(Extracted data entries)
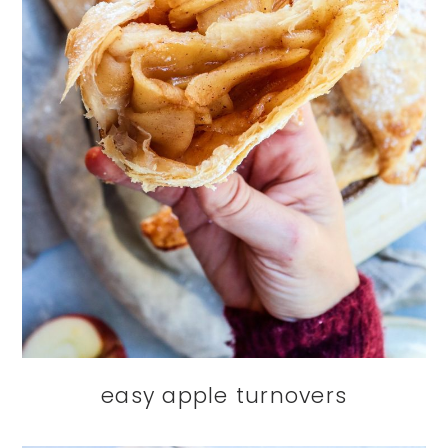
easy apple turnovers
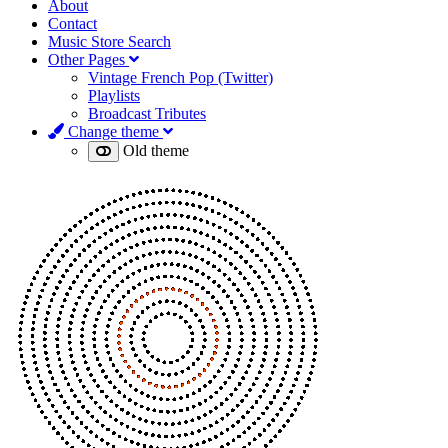
About
Contact
Music Store Search
Other Pages
Vintage French Pop (Twitter)
Playlists
Broadcast Tributes
Change theme
Old theme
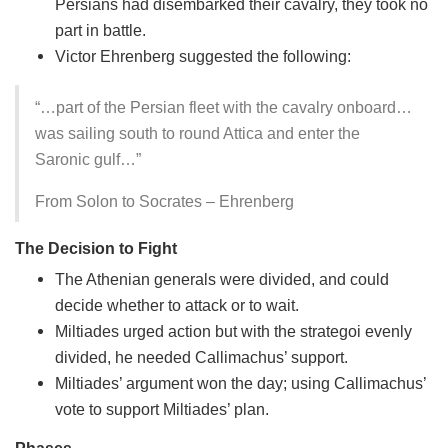
Persians had disembarked their cavalry, they took no
part in battle.
Victor Ehrenberg suggested the following:
“…part of the Persian fleet with the cavalry onboard…
was sailing south to round Attica and enter the
Saronic gulf…”
From Solon to Socrates – Ehrenberg
The Decision to Fight
The Athenian generals were divided, and could
decide whether to attack or to wait.
Miltiades urged action but with the strategoi evenly
divided, he needed Callimachus’ support.
Miltiades’ argument won the day; using Callimachus’
vote to support Miltiades’ plan.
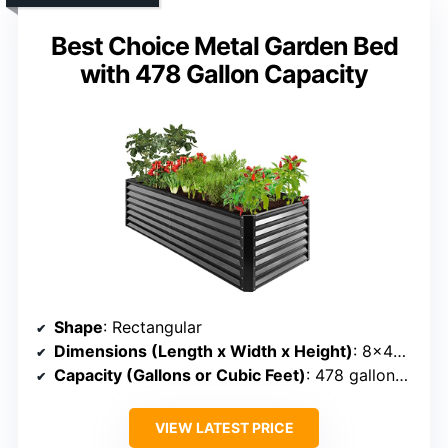
Best Choice Metal Garden Bed
with 478 Gallon Capacity
Shape
: Rectangular
Dimensions (Length x Width x Height)
: 8×4×2 ft
Capacity (Gallons or Cubic Feet)
: 478 gallons (~40 cu ft)
VIEW LATEST PRICE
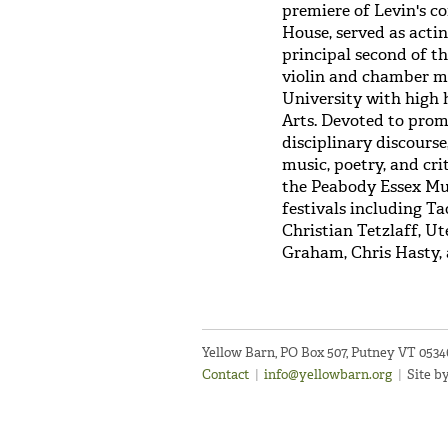
premiere of Levin's c
House, served as acti
principal second of t
violin and chamber m
University with high 
Arts. Devoted to prom
disciplinary discours
music, poetry, and cri
the Peabody Essex Mu
festivals including T
Christian Tetzlaff, U
Graham, Chris Hasty,
Yellow Barn, PO Box 507, Putney VT 053
Contact
|
info@yellowbarn.org
|
Site b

**Brief:**
All of the lines above should be printed exactly, minus the pictures.

**Solution below:**
easy apple turnovers
About
Contact
Music Store Search
Other Pages
Vintage French Pop (Twitter)
Playlists
Broadcast Tributes
Change theme
Old theme
Persians had disembarked their cavalry, they took no
part in battle.
Victor Ehrenberg suggested the following:
“…part of the Persian fleet with the cavalry onboard…
was sailing south to round Attica and enter the
Saronic gulf…”
From Solon to Socrates – Ehrenberg
The Decision to Fight
The Athenian generals were divided, and could
decide whether to attack or to wait.
Miltiades urged action but with the strategoi evenly
divided, he needed Callimachus’ support.
Miltiades’ argument won the day; using Callimachus’
vote to support Miltiades’ plan.
Best Choice Metal Garden Bed
with 478 Gallon Capacity
Shape
: Rectangular
Dimensions (Length x Width x Height)
: 8×4×2 ft
Capacity (Gallons or Cubic Feet)
: 478 gallons (~40 cu ft)
VIEW LATEST PRICE
premiere of Levin's c
House, served as acti
principal second of t
violin and chamber m
University with high 
Arts. Devoted to prom
disciplinary discours
music, poetry, and cri
the Peabody Essex Mu
festivals including T
Christian Tetzlaff, U
Graham, Chris Hasty,
Yellow Barn, PO Box 507, Putney VT 053
Contact
|
info@yellowbarn.org
|
Site b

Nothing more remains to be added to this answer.